While speech enhancement may improve the perceptual quality of communications, it does not guarantee an improvement in speech intelligibility. In noisy environments, speech enhancement (or noise reduction) algorithms are typically employed to improve the quality of communications.
The general goal of a speech enhancement algorithm is to estimate the spectrum of the noise signal or estimate the clean voice signal in order to improve the overall signal-to-noise ratio (SNR). Unfortunately, the overall (time-domain) SNR is not highly correlated with intelligibility. In other words, an improvement in SNR does not necessarily increase comprehension. However speech enhancement using frequency domain SNR’s segmented by the perception of the human auditory system have a much higher correlation with both the overall voice quality and speech intelligibility.
In addition, an inherent flaw in most noise reduction techniques for speech enhancement is the distortions introduced by the uncertainties in noise estimation. While this issue is unavoidable in non-stationary environments, the effects of the distortions on speech intelligibility can be appropriately handled via the design criteria. There are two types of distortions: attenuation distortion and amplification distortion.
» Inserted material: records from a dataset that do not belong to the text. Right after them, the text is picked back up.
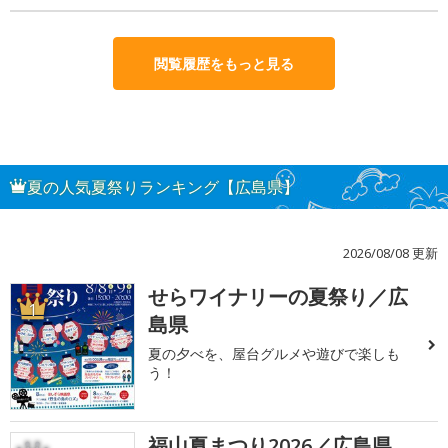
閲覧履歴をもっと見る
夏の人気夏祭りランキング【広島県】
2026/08/08 更新
せらワイナリーの夏祭り／広
1
島県
夏の夕べを、屋台グルメや遊びで楽しも
う！
福山夏まつり2026／広島県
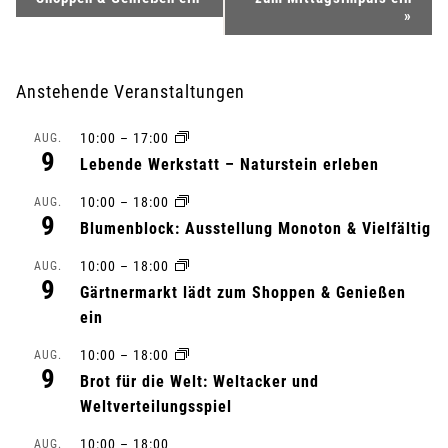
e
»
r
Anstehende Veranstaltungen
a
10:00
–
17:00
AUG.
n
9
Lebende Werkstatt – Naturstein erleben
s
10:00
–
18:00
AUG.
9
Blumenblock: Ausstellung Monoton & Vielfältig
t
10:00
–
18:00
AUG.
a
9
Gärtnermarkt lädt zum Shoppen & Genießen
l
ein
10:00
–
18:00
AUG.
t
9
Brot für die Welt: Weltacker und
u
Weltverteilungsspiel
10:00
–
18:00
AUG.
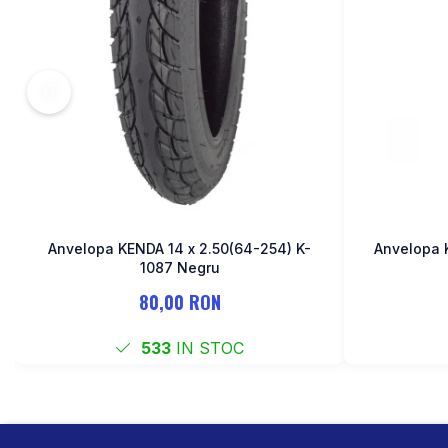
Anvelopa KENDA 14 x 2.50(64-254) K-
Anvelopa 
1087 Negru
80,00 RON
533
IN STOC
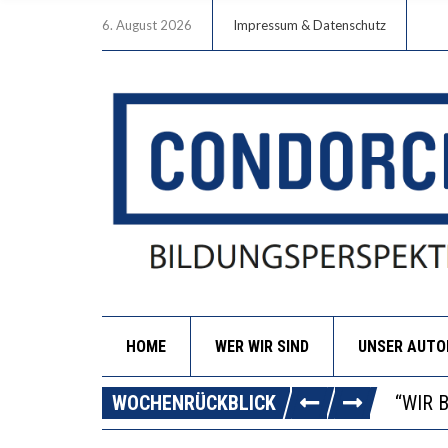
6. August 2026
Impressum & Datenschutz
HOME
WER WIR SIND
UNSER AUT
ICH W
WORAU
WOCHENRÜCKBLICK
“WIR 
DIE V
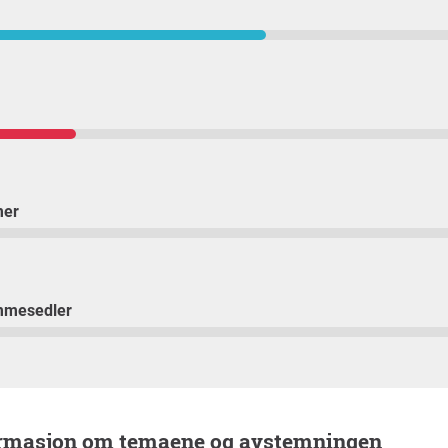
mer
mmesedler
ormasjon om temaene og avstemningen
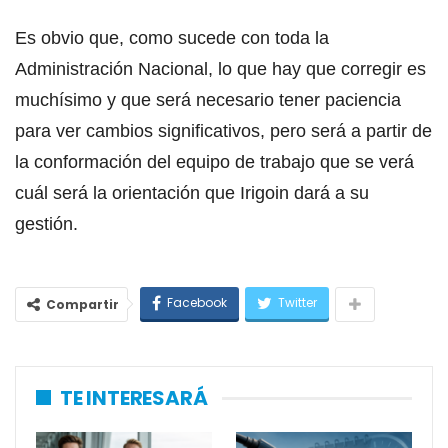
Es obvio que, como sucede con toda la
Administración Nacional, lo que hay que corregir es
muchísimo y que será necesario tener paciencia
para ver cambios significativos, pero será a partir de
la conformación del equipo de trabajo que se verá
cuál será la orientación que Irigoin dará a su
gestión.
Facebook
Twitter
Compartir
TE INTERESARÁ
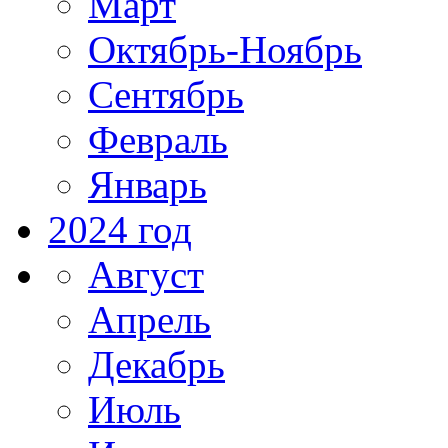
Март
Октябрь-Ноябрь
Сентябрь
Февраль
Январь
2024 год
Август
Апрель
Декабрь
Июль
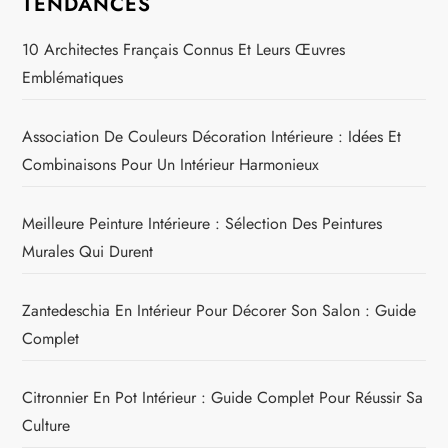
TENDANCES
10 Architectes Français Connus Et Leurs Œuvres
Emblématiques
Association De Couleurs Décoration Intérieure : Idées Et
Combinaisons Pour Un Intérieur Harmonieux
Meilleure Peinture Intérieure : Sélection Des Peintures
Murales Qui Durent
Zantedeschia En Intérieur Pour Décorer Son Salon : Guide
Complet
Citronnier En Pot Intérieur : Guide Complet Pour Réussir Sa
Culture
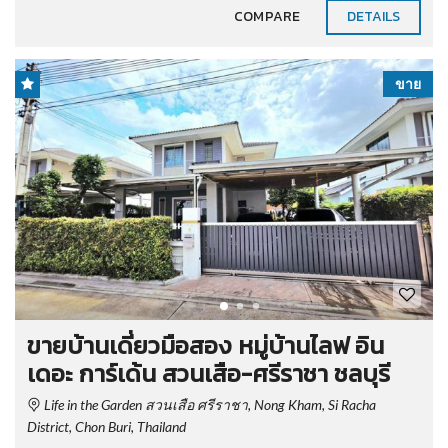
COMPARE
DETAILS
ขาย
ขายบ้านเดี่ยวมือสอง หมู่บ้านไลฟ อิน
เดอะ การ์เด้น สวนเสือ-ศรีราชา ชลบุรี
Life in the Garden สวนเสือ ศรีราชา, Nong Kham, Si Racha
District, Chon Buri, Thailand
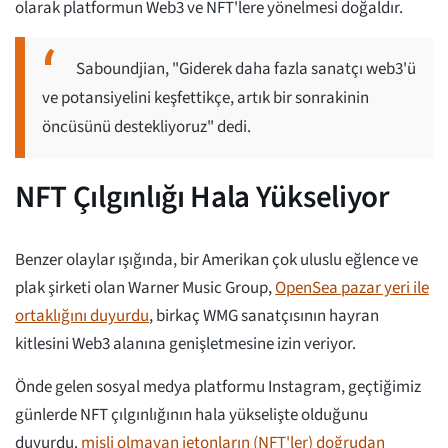
olarak platformun Web3 ve NFT'lere yönelmesi doğaldır.
Saboundjian, "Giderek daha fazla sanatçı web3'ü
ve potansiyelini keşfettikçe, artık bir sonrakinin
öncüsünü destekliyoruz" dedi.
NFT Çılgınlığı Hala Yükseliyor
Benzer olaylar ışığında, bir Amerikan çok uluslu eğlence ve
plak şirketi olan Warner Music Group,
OpenSea pazar yeri ile
ortaklığını duyurdu
, birkaç WMG sanatçısının hayran
kitlesini Web3 alanına genişletmesine izin veriyor.
Önde gelen sosyal medya platformu Instagram, geçtiğimiz
günlerde NFT çılgınlığının hala yükselişte olduğunu
duyurdu.
misli olmayan jetonların (NFT'ler) doğrudan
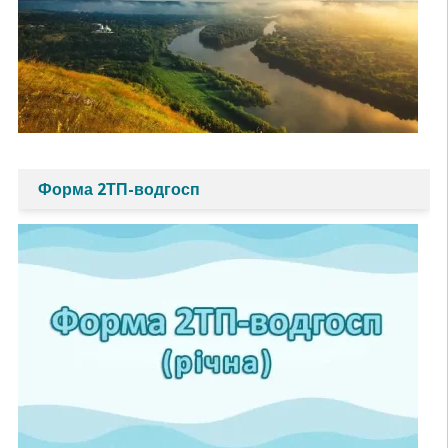
Форма 2ТП-водгосп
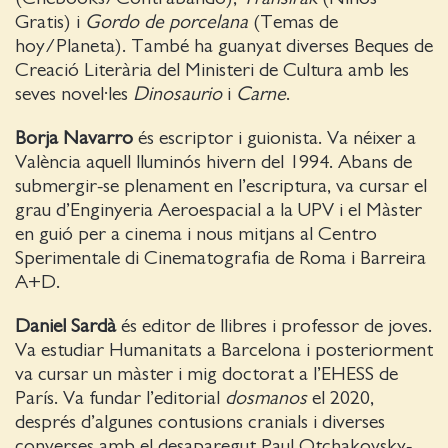
Gratis) i
Gordo de porcelana
(Temas de
hoy/Planeta). També ha guanyat diverses Beques de
Creació Literària del Ministeri de Cultura amb les
seves novel·les
Dinosaurio
i
Carne
.
Borja Navarro
és escriptor i guionista. Va néixer a
València aquell lluminós hivern del 1994. Abans de
submergir-se plenament en l’escriptura, va cursar el
grau d’Enginyeria Aeroespacial a la UPV i el Màster
en guió per a cinema i nous mitjans al Centro
Sperimentale di Cinematografia de Roma i Barreira
A+D.
Daniel Sardà
és editor de llibres i professor de joves.
Va estudiar Humanitats a Barcelona i posteriorment
va cursar un màster i mig doctorat a l’EHESS de
París. Va fundar l’editorial
dosmanos
el 2020,
després d’algunes contusions cranials i diverses
converses amb el desaparegut Paul Otchakovsky-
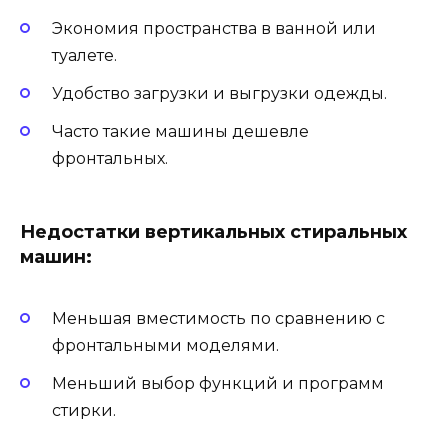
Экономия пространства в ванной или
туалете.
Удобство загрузки и выгрузки одежды.
Часто такие машины дешевле
фронтальных.
Недостатки вертикальных стиральных
машин:
Меньшая вместимость по сравнению с
фронтальными моделями.
Меньший выбор функций и программ
стирки.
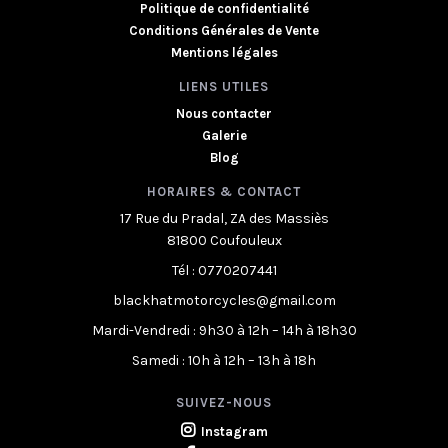
Politique de confidentialité
Conditions Générales de Vente
Mentions légales
LIENS UTILES
Nous contacter
Galerie
Blog
HORAIRES & CONTACT
17 Rue du Pradal, ZA des Massiès
81800 Coufouleux
Tél : 0770207441
blackhatmotorcycles@gmail.com
Mardi-Vendredi : 9h30 à 12h – 14h à 18h30
Samedi : 10h à 12h – 13h à 18h
SUIVEZ-NOUS
Instagram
Attenuation distortion occurs when the estimated spectrum is less than the actual voice spectrum which is generally a result of an over-estimation of the noise spectrum. Amplification distortion occurs when the estimated spectrum is greater than the actual spectrum which is due to an under-estimation of the noise spectrum or the presence of a masker signal. It has been shown that an amplification distortion has more of an adverse affect on speech recognition rates and intelligibility than attenuation distortion.
Therefore, to improve both the quality and intelligibility of speech, enhancement algorithm design goals should incorporate perceptually motivated SNR criteria along with a constraint on the distortions. Rather than attempting to maximize the overall SNR, these modifications to the algorithm help return an enhanced signal that is closer to the desired signal.